SOURCE DOCUMENT =
########

76 F.4th 1277
9th Cir.2023Background
- Dorsey was indicted in 2009 on multiple counts related to a stolen-vehicle scheme; he pleaded guilty to 20 counts but went to trial on two counts: witness tampering (18 U.S.C. § 1512(a)(1)–(2)) and discharging a firearm in relation to a crime of violence (18 U.S.C. § 924(c)(1)(A)(iii)) based on an allegation he shot a grand‑jury witness.
- A jury convicted Dorsey in 2010 of the witness‑tampering charge and the § 924(c) count; the district court imposed a 48‑year sentence (30 years for witness tampering plus a consecutive 18 years under § 924(c)).
- Dorsey pursued a § 2255 motion and repeatedly sought leave to amend to add the claim that § 1512 witness tampering is not a "crime of violence" under § 924(c)(3)(A).
- The district court assumed timeliness and excuse of default but denied leave to amend on futility grounds, holding witness tampering by attempted killing is categorically a crime of violence.
- The Ninth Circuit granted a certificate of appealability on whether witness tampering qualifies as a "crime of violence" under § 924(c), and reviewed de novo the futility question.
Issues
| Issue | Plaintiff's Argument | Defendant's Argument | Held |
|---|---|---|---|
| Whether attempted killing under 18 U.S.C. § 1512(a)(1) is a "crime of violence" under § 924(c)(3)(A) | Govt: Attempt to kill necessarily involves the use/attempted use of violent physical force and the requisite intent, thus qualifies | Dorsey: Attempt crimes (per Taylor) can encompass non‑violent or merely threatening conduct and therefore may not categorically match § 924(c)(3)(A) | Held: Attempted killing under § 1512(a)(1) is a categorical match; attempt to kill requires a substantial step plus specific intent to kill, satisfying the force and mens rea requirements |
| Whether use-of-force under 18 U.S.C. § 1512(a)(2) is a "crime of violence" under § 924(c)(3)(A) | Govt: Using physical force to influence testimony necessarily involves violent physical force directed at another and requires intent, so it qualifies | Dorsey: § 1512(a)(2) can encompass non‑violent confinement or other conduct that might not meet the force or intent standards | Held: Use of physical force under § 1512(a)(2) is a categorical match; the statute (as applied to use of force) requires physical force capable of causing pain/injury and intentional direction against another, excluding mere recklessness or trivial contact |
Key Cases Cited
- United States v. Davis, 139 S. Ct. 2319 (2019) (holding § 924(c) residual clause unconstitutionally vague)

########

WHAT YOU WILL DO =
1: Decide whether each statement below agrees with the case summary. Give yes or no for each, followed by the deciding words from the case summary, quoted exactly.
(a) Dorsey pleaded guilty to 20 counts.
(b) The district court held that Dorsey's proposed amendment was untimely.
(c) Part of the sentence was a consecutive 18-year term under § 924(c).
2: According to the case summary, what standard of review did the Ninth Circuit apply to the futility question?
3: Resume the case summary from the point where it stops.

EXTRACTED ENTRIES =
########

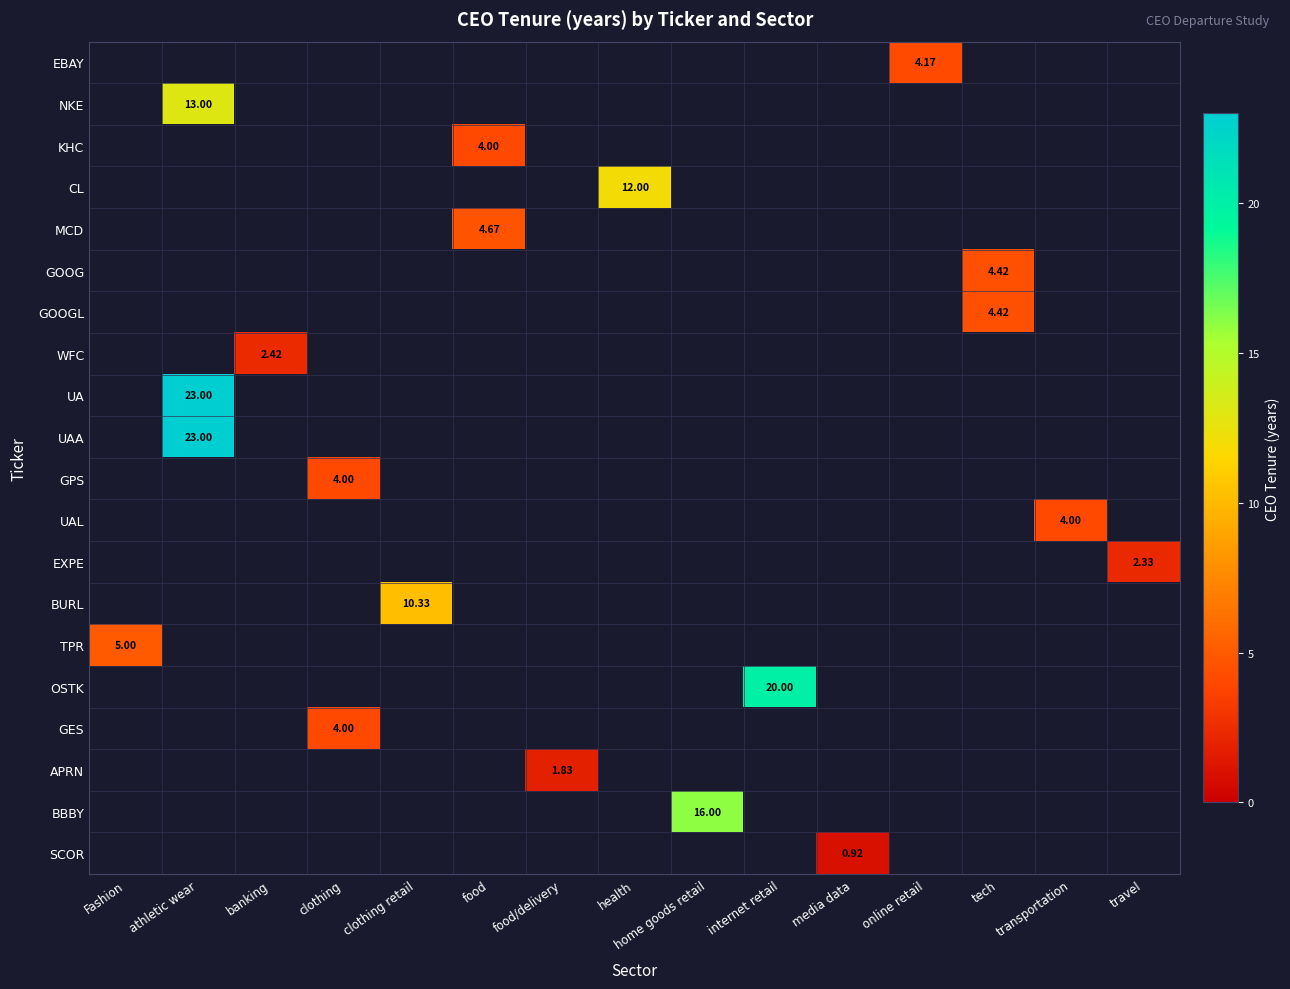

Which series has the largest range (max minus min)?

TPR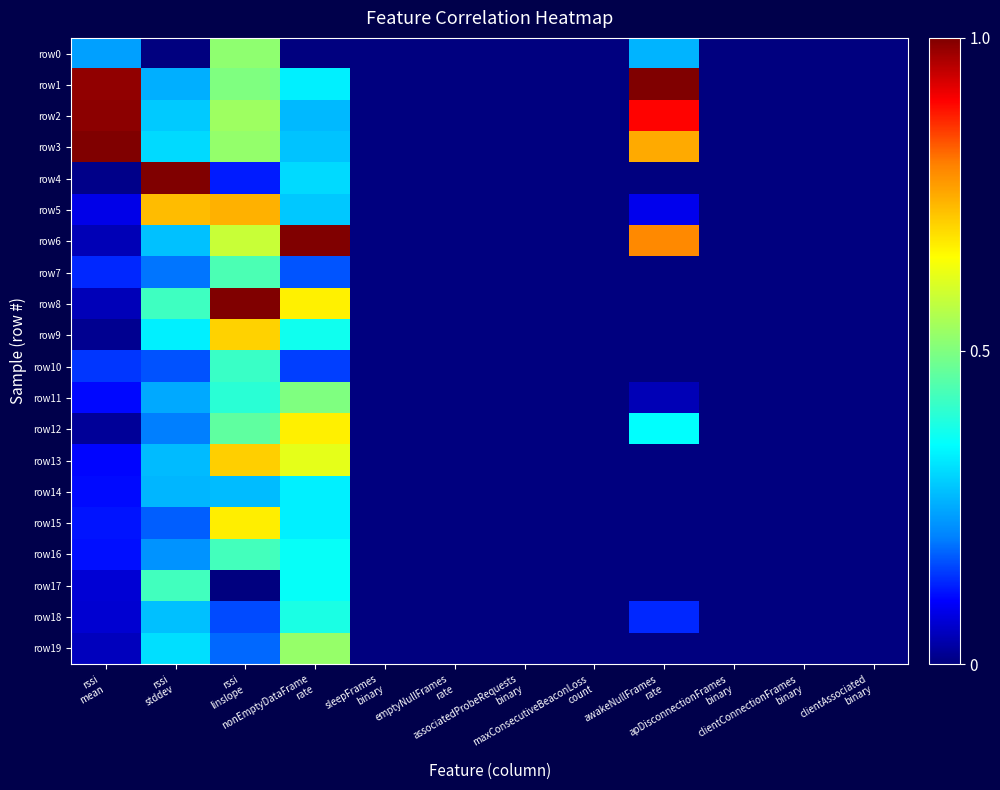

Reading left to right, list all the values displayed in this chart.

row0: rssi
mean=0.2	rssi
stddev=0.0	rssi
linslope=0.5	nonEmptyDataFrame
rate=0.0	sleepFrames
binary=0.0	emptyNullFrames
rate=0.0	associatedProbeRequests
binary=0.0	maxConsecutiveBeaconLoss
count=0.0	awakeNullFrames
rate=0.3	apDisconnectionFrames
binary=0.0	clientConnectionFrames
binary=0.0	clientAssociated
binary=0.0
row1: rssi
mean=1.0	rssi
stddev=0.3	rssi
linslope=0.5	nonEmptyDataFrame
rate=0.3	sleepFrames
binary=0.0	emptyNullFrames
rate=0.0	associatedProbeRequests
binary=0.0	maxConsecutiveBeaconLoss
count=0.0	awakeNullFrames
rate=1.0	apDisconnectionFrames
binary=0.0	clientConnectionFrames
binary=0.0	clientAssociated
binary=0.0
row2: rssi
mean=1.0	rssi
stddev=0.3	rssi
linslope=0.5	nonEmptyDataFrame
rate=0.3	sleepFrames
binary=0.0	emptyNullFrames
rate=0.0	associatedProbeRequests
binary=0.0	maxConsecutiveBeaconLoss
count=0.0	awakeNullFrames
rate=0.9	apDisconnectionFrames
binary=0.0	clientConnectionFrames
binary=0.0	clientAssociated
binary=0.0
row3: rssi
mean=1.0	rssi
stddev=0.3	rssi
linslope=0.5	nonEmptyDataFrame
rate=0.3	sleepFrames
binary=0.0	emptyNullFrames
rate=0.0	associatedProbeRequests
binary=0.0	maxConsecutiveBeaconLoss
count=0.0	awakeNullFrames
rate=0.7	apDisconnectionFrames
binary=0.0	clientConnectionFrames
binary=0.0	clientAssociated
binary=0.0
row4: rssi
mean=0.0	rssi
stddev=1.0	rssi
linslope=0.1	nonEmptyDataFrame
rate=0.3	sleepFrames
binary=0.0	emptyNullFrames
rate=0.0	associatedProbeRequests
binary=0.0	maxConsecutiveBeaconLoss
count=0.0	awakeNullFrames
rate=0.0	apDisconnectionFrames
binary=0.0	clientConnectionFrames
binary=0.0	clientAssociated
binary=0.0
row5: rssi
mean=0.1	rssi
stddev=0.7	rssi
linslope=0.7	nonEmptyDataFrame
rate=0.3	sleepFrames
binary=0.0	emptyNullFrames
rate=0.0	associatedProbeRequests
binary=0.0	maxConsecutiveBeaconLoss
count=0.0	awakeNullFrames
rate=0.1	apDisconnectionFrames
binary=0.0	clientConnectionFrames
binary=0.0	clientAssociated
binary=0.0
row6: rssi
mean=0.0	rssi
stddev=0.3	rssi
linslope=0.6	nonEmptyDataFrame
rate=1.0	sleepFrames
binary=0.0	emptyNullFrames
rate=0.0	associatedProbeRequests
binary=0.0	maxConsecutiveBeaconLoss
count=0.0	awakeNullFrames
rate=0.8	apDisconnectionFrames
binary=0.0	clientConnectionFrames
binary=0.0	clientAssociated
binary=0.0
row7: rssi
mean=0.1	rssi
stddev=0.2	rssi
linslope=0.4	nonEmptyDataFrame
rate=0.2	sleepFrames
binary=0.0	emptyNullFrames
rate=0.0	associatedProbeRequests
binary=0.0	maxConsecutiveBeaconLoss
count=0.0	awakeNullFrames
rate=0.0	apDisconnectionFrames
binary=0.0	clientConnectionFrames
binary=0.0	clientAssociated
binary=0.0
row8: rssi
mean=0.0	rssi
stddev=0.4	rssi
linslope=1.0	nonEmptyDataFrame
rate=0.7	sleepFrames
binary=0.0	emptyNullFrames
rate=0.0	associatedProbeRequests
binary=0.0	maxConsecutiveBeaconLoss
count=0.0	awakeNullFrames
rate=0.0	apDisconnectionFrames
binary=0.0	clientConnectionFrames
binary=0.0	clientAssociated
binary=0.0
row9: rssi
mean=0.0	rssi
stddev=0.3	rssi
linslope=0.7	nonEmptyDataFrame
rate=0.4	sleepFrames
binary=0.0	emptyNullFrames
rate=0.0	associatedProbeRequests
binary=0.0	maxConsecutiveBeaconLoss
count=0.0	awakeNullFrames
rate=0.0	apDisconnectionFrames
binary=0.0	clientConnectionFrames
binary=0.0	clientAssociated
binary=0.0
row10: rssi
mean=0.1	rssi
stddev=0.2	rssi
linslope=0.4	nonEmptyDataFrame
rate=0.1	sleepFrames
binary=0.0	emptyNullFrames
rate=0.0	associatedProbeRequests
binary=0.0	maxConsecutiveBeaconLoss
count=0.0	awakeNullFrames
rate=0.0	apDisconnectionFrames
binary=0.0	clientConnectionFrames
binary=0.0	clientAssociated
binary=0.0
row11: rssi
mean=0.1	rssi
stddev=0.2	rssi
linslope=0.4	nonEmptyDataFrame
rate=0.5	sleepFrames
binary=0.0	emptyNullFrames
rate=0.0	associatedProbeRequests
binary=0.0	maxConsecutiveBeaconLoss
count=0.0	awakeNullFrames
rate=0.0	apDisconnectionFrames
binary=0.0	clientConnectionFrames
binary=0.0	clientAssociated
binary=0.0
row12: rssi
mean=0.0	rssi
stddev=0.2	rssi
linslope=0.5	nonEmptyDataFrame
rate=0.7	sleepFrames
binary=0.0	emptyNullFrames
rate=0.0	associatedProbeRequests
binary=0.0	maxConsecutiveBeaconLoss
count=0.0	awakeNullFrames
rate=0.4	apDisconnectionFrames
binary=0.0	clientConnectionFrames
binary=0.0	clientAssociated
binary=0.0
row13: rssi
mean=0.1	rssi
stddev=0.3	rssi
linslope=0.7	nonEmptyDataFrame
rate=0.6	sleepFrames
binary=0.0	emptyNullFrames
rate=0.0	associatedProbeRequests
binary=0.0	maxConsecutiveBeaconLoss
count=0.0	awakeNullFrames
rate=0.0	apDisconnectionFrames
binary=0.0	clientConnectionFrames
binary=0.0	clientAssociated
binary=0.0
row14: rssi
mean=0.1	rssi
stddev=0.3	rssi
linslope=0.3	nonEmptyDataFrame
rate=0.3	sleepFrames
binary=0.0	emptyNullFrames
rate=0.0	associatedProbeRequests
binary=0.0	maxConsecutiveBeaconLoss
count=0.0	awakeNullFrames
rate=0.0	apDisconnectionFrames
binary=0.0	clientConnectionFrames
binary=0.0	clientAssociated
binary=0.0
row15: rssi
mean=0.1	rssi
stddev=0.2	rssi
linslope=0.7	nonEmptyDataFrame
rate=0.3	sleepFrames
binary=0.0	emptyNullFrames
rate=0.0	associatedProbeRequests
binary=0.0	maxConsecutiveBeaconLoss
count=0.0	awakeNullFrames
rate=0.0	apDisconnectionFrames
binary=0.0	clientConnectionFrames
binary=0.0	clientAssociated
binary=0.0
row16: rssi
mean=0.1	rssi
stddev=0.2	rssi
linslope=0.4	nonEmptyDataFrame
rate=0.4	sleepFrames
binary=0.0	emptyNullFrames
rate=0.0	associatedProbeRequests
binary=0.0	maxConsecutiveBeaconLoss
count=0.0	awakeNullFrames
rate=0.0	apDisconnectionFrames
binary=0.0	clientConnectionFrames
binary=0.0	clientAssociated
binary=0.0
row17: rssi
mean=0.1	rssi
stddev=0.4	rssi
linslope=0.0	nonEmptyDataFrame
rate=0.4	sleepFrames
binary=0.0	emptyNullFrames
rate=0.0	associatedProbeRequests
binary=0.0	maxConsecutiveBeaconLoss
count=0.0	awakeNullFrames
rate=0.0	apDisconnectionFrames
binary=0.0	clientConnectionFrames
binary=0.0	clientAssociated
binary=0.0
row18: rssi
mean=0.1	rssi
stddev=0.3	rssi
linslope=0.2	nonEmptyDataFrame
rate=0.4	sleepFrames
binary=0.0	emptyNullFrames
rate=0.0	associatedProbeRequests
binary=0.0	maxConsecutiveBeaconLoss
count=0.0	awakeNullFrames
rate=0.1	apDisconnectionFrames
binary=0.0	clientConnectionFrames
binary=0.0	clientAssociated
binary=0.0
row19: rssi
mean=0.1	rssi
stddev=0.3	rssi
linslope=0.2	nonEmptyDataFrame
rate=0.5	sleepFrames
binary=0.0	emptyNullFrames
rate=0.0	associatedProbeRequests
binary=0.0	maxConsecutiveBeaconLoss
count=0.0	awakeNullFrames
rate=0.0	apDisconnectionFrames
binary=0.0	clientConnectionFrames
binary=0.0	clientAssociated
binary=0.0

########

PER-TASK ANSWERS =
1:
(a) Yes: "he pleaded guilty to 20 counts but went to trial on two counts"
(b) No: "The district court assumed timeliness and excuse of default but denied leave to amend on futility grounds"
(c) Yes: "30 years for witness tampering plus a consecutive 18 years under § 924(c)"

2: The Ninth Circuit reviewed the futility question de novo.

3:
- Borden v. United States, 141 S. Ct. 1817 (2021) (mens rea requirement excludes crimes punishable on a reckless theory)
- United States v. Taylor, 142 S. Ct. 2015 (2022) (attempted Hobbs Act robbery does not categorically qualify under § 924(c) elements clause)
- United States v. Buck, 23 F.4th 919 (9th Cir. 2022) (applying the categorical approach and divisibility analysis)
- United States v. Studhorse, 883 F.3d 1198 (9th Cir. 2018) (attempted murder satisfies elements‑clause force requirement)
- Johnson v. United States, 559 U.S. 133 (2010) (force must be more than a "mere touch" for categorical matching)
- Stokeling v. United States, 139 S. Ct. 544 (2019) (force requirement satisfied by potentiality to cause pain or injury)
- Descamps v. United States, 570 U.S. 254 (2013) (modified categorical approach for divisible statutes)
- Mathis v. United States, 579 U.S. 500 (2016) (divisibility vs. indivisibility analysis)
- Braxton v. United States, 500 U.S. 344 (1991) (attempt to kill requires intent to kill)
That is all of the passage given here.